▸ Exercise objective
Write out, word for word, the lines of the rows below from the one containing "00:00-02:00: median 6.14, box" through the last line of the rows, both ends included.

**** Exercise material ****

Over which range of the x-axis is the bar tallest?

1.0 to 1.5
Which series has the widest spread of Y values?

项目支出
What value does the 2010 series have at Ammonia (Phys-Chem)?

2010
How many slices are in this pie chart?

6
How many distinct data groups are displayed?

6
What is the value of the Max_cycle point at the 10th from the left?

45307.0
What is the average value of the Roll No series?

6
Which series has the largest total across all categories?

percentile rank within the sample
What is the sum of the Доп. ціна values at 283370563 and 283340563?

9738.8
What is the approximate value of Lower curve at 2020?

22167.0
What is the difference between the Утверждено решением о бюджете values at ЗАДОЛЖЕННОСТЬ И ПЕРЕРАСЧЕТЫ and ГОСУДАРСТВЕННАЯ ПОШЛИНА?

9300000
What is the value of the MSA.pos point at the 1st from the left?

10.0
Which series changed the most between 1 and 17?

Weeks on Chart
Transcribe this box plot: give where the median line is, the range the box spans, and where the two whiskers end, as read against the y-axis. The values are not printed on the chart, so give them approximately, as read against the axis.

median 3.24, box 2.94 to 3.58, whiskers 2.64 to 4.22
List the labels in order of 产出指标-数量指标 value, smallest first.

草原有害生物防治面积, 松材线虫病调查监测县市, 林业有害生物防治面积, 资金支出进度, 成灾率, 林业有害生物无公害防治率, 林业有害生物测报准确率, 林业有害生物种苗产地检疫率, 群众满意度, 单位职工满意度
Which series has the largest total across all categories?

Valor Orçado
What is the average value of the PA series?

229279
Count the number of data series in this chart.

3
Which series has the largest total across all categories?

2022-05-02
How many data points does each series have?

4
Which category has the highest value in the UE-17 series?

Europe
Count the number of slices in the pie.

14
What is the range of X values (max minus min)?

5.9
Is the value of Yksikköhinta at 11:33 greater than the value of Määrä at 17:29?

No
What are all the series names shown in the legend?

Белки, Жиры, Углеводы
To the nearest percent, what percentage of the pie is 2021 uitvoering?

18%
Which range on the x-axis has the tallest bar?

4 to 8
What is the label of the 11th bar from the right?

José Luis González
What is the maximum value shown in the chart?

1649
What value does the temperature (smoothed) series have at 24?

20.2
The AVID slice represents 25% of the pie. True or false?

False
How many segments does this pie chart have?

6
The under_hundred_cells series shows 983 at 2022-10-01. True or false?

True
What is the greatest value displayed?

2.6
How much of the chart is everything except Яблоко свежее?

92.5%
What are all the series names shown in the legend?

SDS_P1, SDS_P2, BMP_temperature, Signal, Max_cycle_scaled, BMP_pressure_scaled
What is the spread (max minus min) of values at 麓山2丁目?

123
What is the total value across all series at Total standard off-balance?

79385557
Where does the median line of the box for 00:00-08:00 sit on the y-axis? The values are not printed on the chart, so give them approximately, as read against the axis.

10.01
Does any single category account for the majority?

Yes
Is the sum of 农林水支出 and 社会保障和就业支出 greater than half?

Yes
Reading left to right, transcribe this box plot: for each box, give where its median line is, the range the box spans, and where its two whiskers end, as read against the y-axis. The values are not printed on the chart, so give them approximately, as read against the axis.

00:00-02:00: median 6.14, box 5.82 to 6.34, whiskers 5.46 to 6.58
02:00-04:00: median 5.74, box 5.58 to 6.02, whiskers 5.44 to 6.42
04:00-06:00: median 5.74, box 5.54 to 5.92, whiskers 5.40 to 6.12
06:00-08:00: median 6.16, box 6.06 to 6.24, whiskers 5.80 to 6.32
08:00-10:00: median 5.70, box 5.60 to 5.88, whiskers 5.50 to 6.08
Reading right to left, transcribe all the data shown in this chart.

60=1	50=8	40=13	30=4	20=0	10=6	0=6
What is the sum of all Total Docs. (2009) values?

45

****

▸ Reply to the exercise
00:00-02:00: median 6.14, box 5.82 to 6.34, whiskers 5.46 to 6.58
02:00-04:00: median 5.74, box 5.58 to 6.02, whiskers 5.44 to 6.42
04:00-06:00: median 5.74, box 5.54 to 5.92, whiskers 5.40 to 6.12
06:00-08:00: median 6.16, box 6.06 to 6.24, whiskers 5.80 to 6.32
08:00-10:00: median 5.70, box 5.60 to 5.88, whiskers 5.50 to 6.08
Reading right to left, transcribe all the data shown in this chart.

60=1	50=8	40=13	30=4	20=0	10=6	0=6
What is the sum of all Total Docs. (2009) values?

45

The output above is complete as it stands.